Hilbert space: complete inner product space. The infinite-dimensional generalization of Euclidean space.
- $L^2([a,b])$ (square-integrable functions) is a Hilbert space
- Used in: kernel methods (RKHS), quantum mechanics, signal processing
Linear Maps (Linear Transformations)
A function $T: V \to W$ is linear if:
\[T(\alpha \mathbf{u} + \beta \mathbf{v}) = \alpha T(\mathbf{u}) + \beta T(\mathbf{v})\]Every linear map between finite-dimensional spaces has a matrix representation.

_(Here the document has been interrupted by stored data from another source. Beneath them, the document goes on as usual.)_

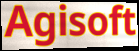
Agisoft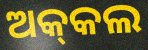
ଅକ୍‌କଲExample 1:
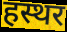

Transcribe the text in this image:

हस्थर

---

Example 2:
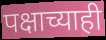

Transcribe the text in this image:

पक्षाच्याही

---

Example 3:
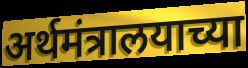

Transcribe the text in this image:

अर्थमंत्रालयाच्या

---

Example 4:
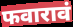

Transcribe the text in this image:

फवारावं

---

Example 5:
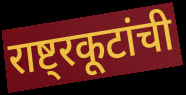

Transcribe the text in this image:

राष्ट्रकूटांचीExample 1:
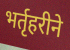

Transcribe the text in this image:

भर्तृहरीने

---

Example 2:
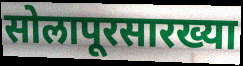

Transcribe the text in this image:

सोलापूरसारख्या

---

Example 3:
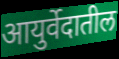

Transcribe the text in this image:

आयुर्वेदातील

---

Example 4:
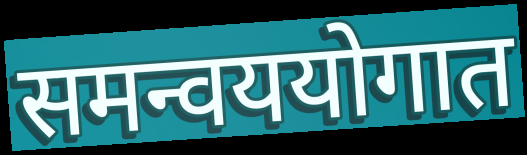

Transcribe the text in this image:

समन्वययोगात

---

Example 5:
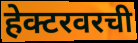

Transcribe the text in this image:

हेक्टरवरचीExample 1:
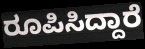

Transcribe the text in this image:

ರೂಪಿಸಿದ್ದಾರೆ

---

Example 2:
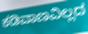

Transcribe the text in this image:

ಕಡಿವಾಣವಿಲ್ಲದ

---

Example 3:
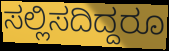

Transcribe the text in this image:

ಸಲ್ಲಿಸದಿದ್ದರೂ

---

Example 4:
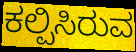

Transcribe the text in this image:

ಕಲ್ಪಿಸಿರುವ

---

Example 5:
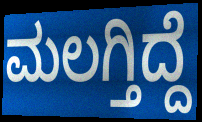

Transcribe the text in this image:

ಮಲಗ್ತಿದ್ದೆ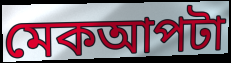
মেকআপটা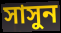
সাসুন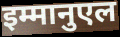
इम्मानुएल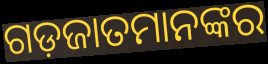
ଗଡ଼ଜାତମାନଙ୍କର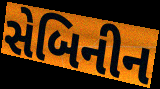
સેબિનીન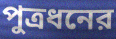
পুত্রধনের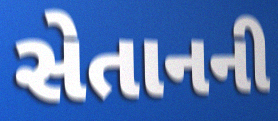
સેતાનની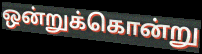
ஒன்றுக்கொன்று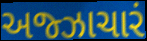
અજ્ઝાચારં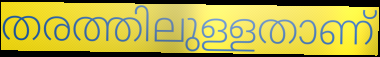
തരത്തിലുള്ളതാണ്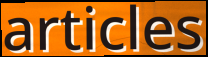
articles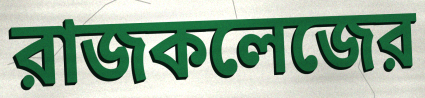
রাজকলেজেরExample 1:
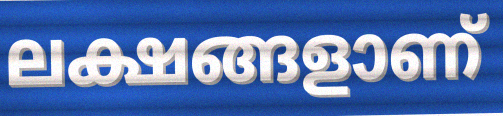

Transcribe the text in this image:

ലക്ഷങ്ങളാണ്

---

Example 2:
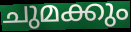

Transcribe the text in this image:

ചുമക്കും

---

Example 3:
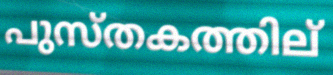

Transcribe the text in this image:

പുസ്തകത്തില്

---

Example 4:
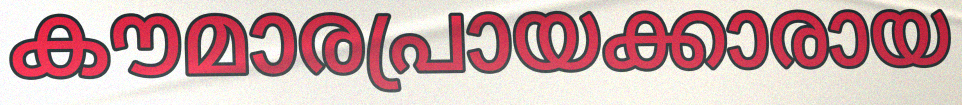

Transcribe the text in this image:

കൗമാരപ്രായക്കാരായ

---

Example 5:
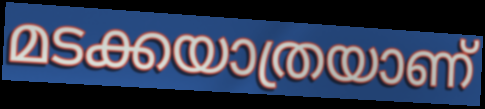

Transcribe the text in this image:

മടക്കയാത്രയാണ്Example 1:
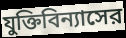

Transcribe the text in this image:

যুক্তিবিন্যাসের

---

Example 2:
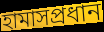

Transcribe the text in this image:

হামাসপ্রধান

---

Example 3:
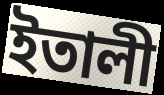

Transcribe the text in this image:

ইতালী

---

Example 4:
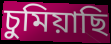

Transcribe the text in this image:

চুমিয়াছি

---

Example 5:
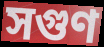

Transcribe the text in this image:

সগুণ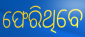
ଫେରିଥିବେ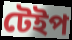
টেইপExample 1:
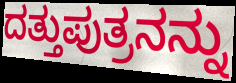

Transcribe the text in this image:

ದತ್ತುಪುತ್ರನನ್ನು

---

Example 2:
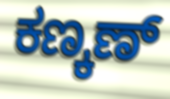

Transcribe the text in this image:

ಕಣ್ಕಣ್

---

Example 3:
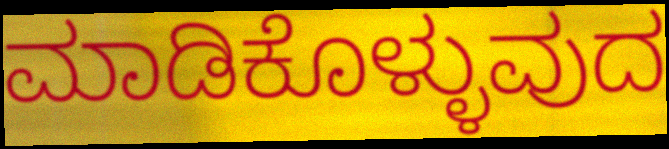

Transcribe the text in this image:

ಮಾಡಿಕೊಳ್ಳುವುದ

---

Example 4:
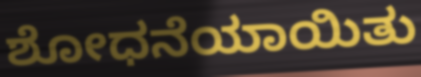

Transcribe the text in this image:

ಶೋಧನೆಯಾಯಿತು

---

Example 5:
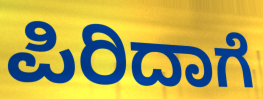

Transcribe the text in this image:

ಪಿರಿದಾಗೆ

Kernel (null space): $\ker(T) = {\mathbf{v} : T(\mathbf{v}) = \mathbf{0}}$
Image (range): $\text{im}(T) = {T(\mathbf{v}) : \mathbf{v} \in V}$
Rank-nullity: $\dim(\ker T) + \dim(\text{im } T) = \dim V$
Change of Basis
Given basis $B = {\mathbf{b}_1, \ldots, \mathbf{b}_n}$, the change of basis matrix $P$ converts coordinates from $B$ to the standard basis.
If $A$ represents a linear map in the standard basis, the same map in basis $B$ is:
\[A_B = P^{-1} A P\]This is why eigendecomposition is a change of basis to the eigenvector basis (where the transformation is diagonal).